PROBLEM TO WORK ON =
Rewrite these lines with "layout element" swapped for "page element" and nothing else changed. Omit the pictures from your answer.

★ ★ ★ ★ ★

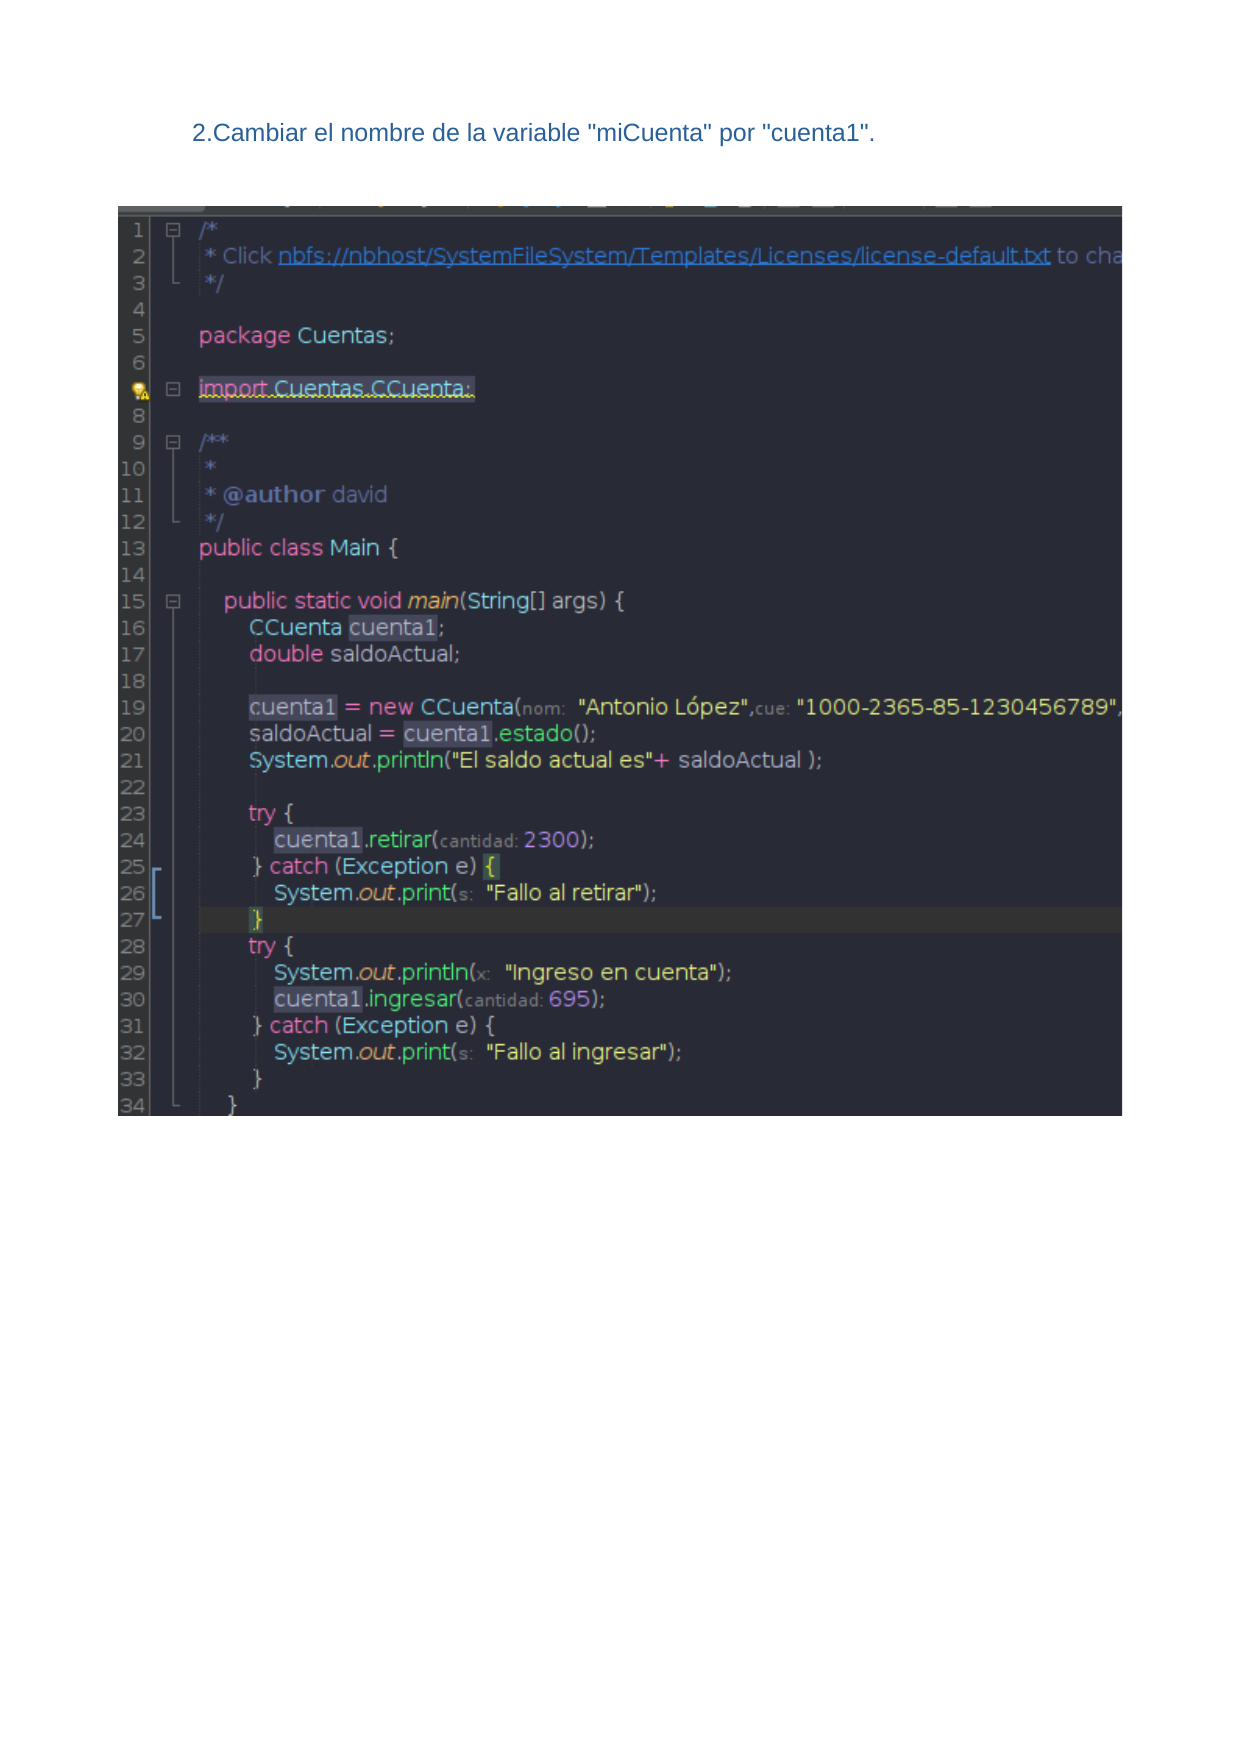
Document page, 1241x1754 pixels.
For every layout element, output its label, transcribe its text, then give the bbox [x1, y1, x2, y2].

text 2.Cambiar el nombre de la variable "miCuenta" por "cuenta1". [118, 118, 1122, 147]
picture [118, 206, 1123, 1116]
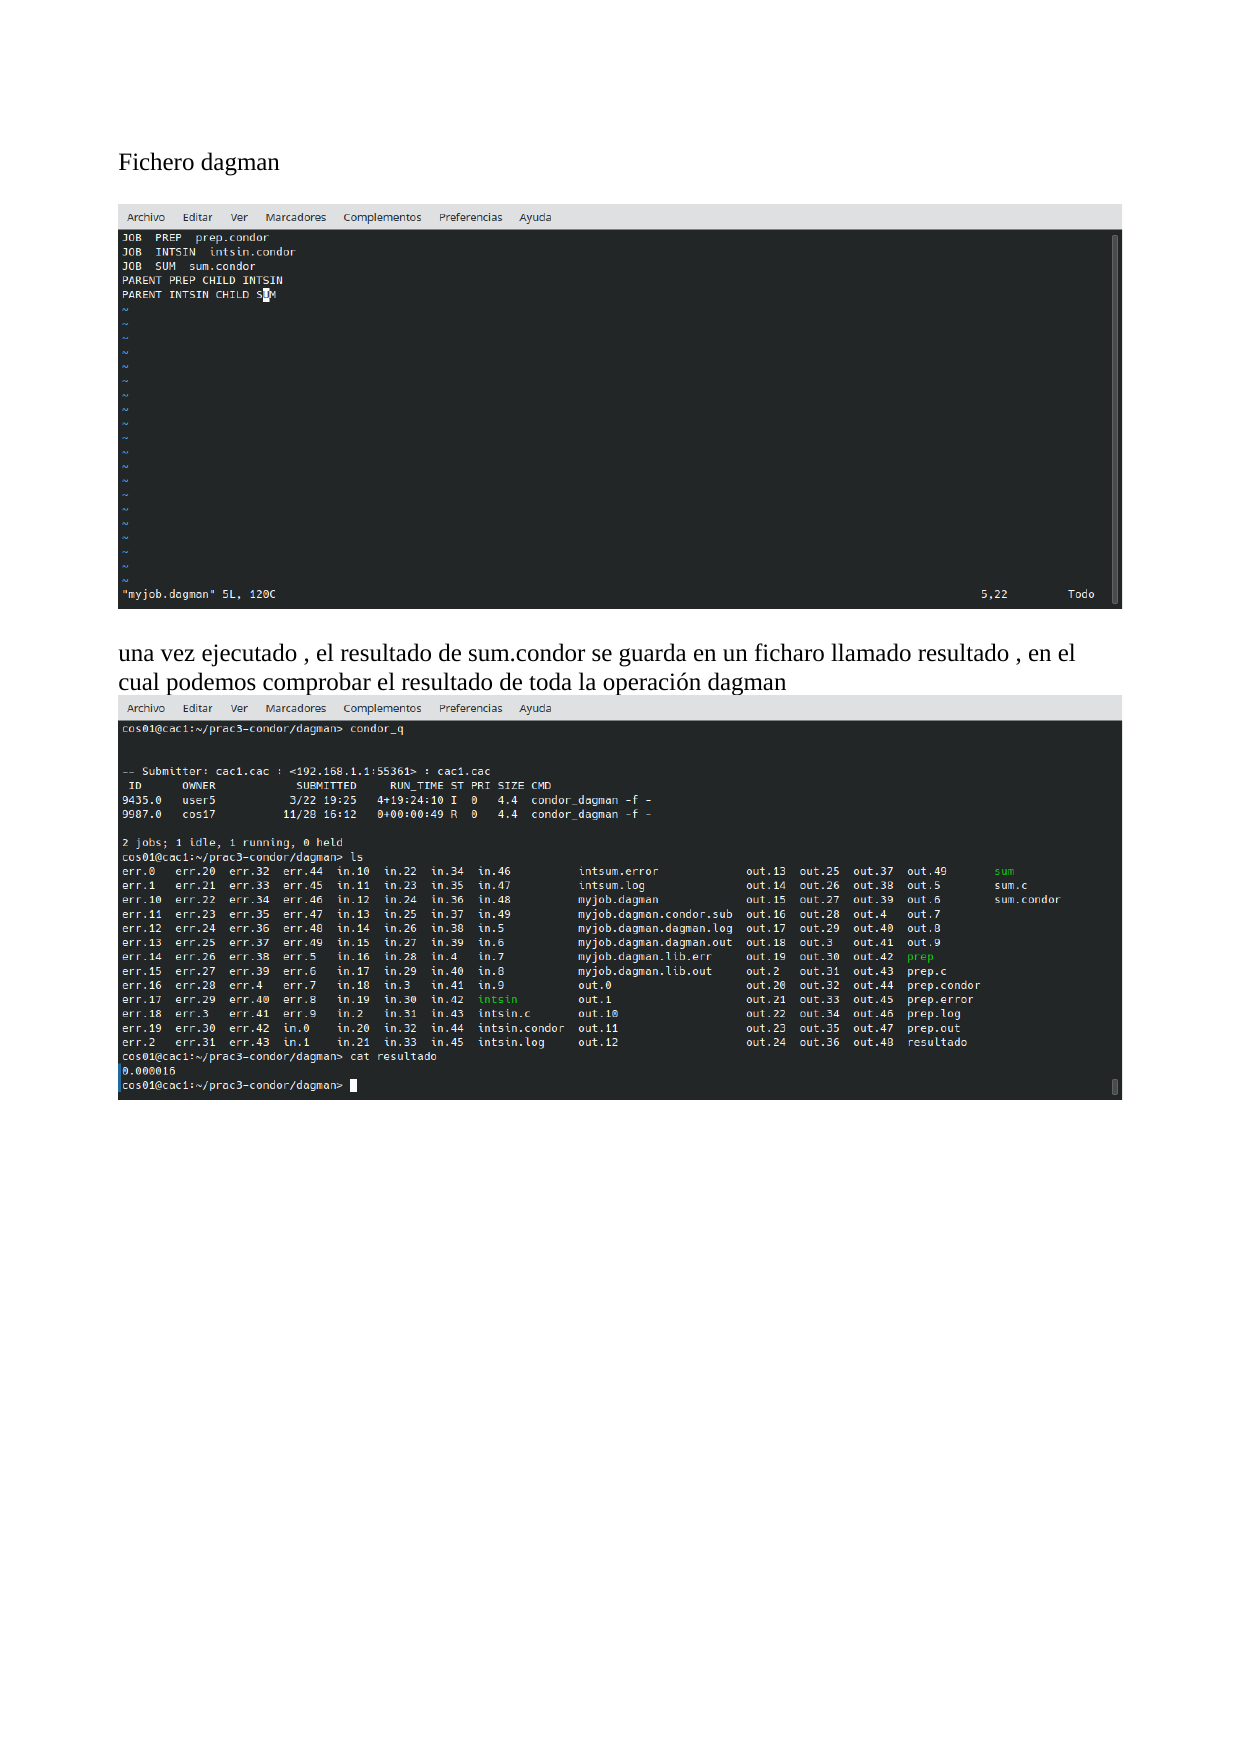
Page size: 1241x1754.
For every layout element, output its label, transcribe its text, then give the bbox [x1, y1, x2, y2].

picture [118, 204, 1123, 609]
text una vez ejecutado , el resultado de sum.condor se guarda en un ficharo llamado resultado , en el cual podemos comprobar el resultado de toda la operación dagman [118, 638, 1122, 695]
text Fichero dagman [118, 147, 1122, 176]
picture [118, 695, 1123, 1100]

★ ★ ★ ★ ★

REPLY TO THE EXERCISE =
Document page, 1241x1754 pixels.
For every page element, output its label, transcribe its text, then give the bbox [x1, y1, x2, y2].

text 2.Cambiar el nombre de la variable "miCuenta" por "cuenta1". [118, 118, 1122, 147]
picture [118, 206, 1123, 1116]
Page size: 1241x1754.
For every page element, output its label, transcribe its text, then give the bbox [x1, y1, x2, y2].

picture [118, 204, 1123, 609]
text una vez ejecutado , el resultado de sum.condor se guarda en un ficharo llamado resultado , en el cual podemos comprobar el resultado de toda la operación dagman [118, 638, 1122, 695]
text Fichero dagman [118, 147, 1122, 176]
picture [118, 695, 1123, 1100]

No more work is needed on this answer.